Money Matters

What Goes Up – Part 1

Having recently attended a 25th anniversary seminar session organised by a highly esteemed mortgage packaging company, I am minded that the market has changed, enormously, over the time I have been working. In 1986, when I joined the financial services industry, the Bank or Building Society Manager, was King. Either you had to have been saving with an institution to amass your deposit, then go cap-in-hand to the Manager; or pay a visit to an intermediary, who had the ear of a few local managers and was trusted to introduce business to them. In any event, a  deposit of some 20-30% would be required before most lenders would consider candidates to be suitable borrowers.

This was pretty near the beginning of the housing boom, as we know it.
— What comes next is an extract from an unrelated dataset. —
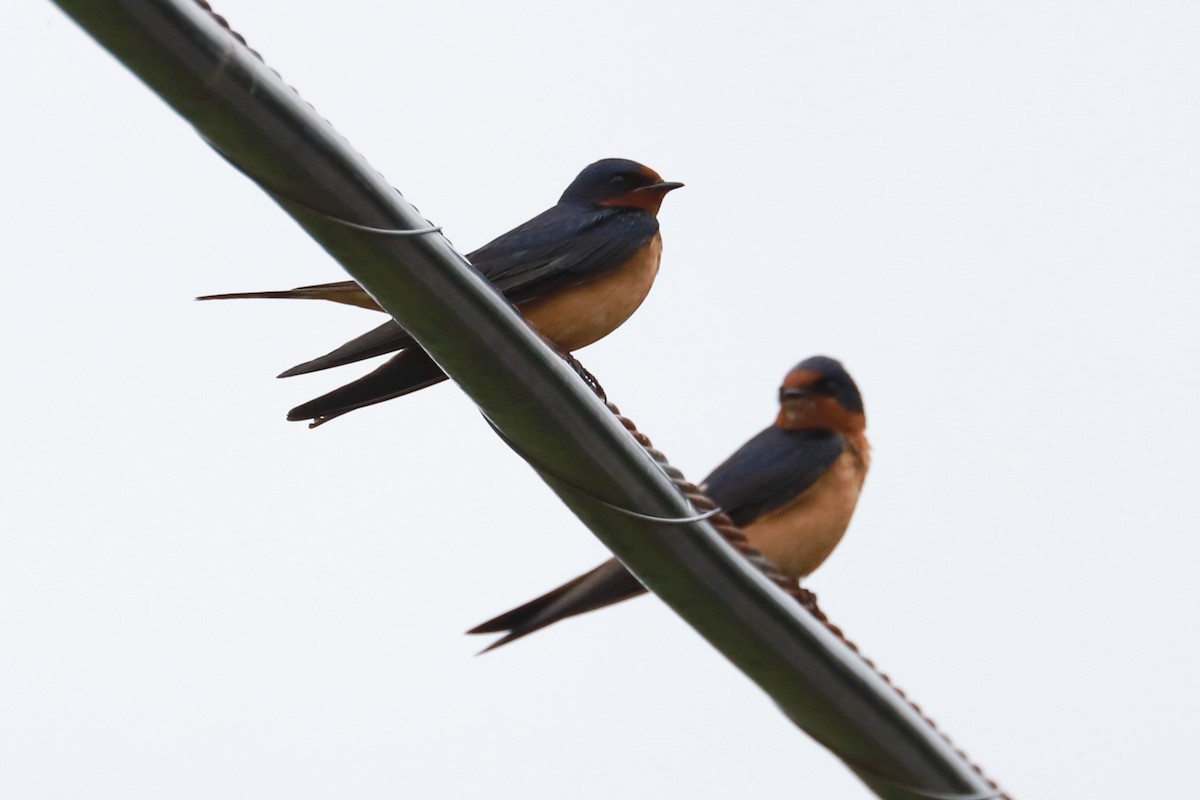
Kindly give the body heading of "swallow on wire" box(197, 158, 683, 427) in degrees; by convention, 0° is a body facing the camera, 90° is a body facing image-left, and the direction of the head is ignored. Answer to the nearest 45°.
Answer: approximately 270°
Clearly, prices had been rising, but now there was an increased sense that home ownership was becoming more accessible and what was more significant, was that it was also looking to some like a license to print money. Property prices were spiralling upwards, and it was becoming easier to obtain finance to get one’s own piece of real estate. The traditional mortgage lenders were becoming more generous in their lending criteria, and new lenders were keen to get in on the act. Fuelled, in part, by increasing City bonuses, and the booming stock market, London prices boomed and the effect rippled out throughout the South East, and, in smaller degrees, across most of England. What is more, the ‘Right to Buy’ policy (introduced to a much wider degree in 1980) with its sometimes spectacular discounts, grew in popularity, even to the extent of some council tenants purchasing their homes, at a discount, and living elsewhere in order to rent them out. Buy-to- Let mortgages started to gain popularity, adding fuel to the flames of property inflation. It seemed like the only way was up! Inevitably the bubble had to burst, and in the early nineties after the UK had spectacularly fallen out of the ‘Exchange Rate Mechanism’ of the European Community, what used to be referred to as the Minimum Lending Rate (now the Bank of England ‘Base Rate’) shot up to 15%, the effects started to bite. Property values dropped by an average of 30% in a relatively short time. Monthly mortgage repayments became unaffordable for some, repossessions were almost commonplace, and daily, stories of homeowners handing their house keys back to their lenders, filled the press.

Cyclical as almost all markets are, this sorry situation began to improve as interest rates gradually came down. Those who were able to afford the peak rates received some respite, and those who were able to afford to buy property in the ‘dip’ had some real bargains. Before too long, the lending market was even more relaxed, moving into the period when many thought it was too easy to borrow money. Lenders lent increasing multiples of an applicant’s salary, and higher percentages of the property’s value. 100% mortgages became readily available and enduring the stock market woes of 2000 to 2003 (and further fuelled by the consequent reductions in interest rates) the trend in house price growth thundered on. I clearly recall the 125% mortgage scheme, offered by the then relatively famous (and now infamous) Northern Rock Building Society!

Whilst I am not normally one to leave my reader in suspense, there is still too much of this story left to run. I’ll be back in a couple of months, with the second part.

Until then, enjoy your season “of mists and mellow fruitfulness”.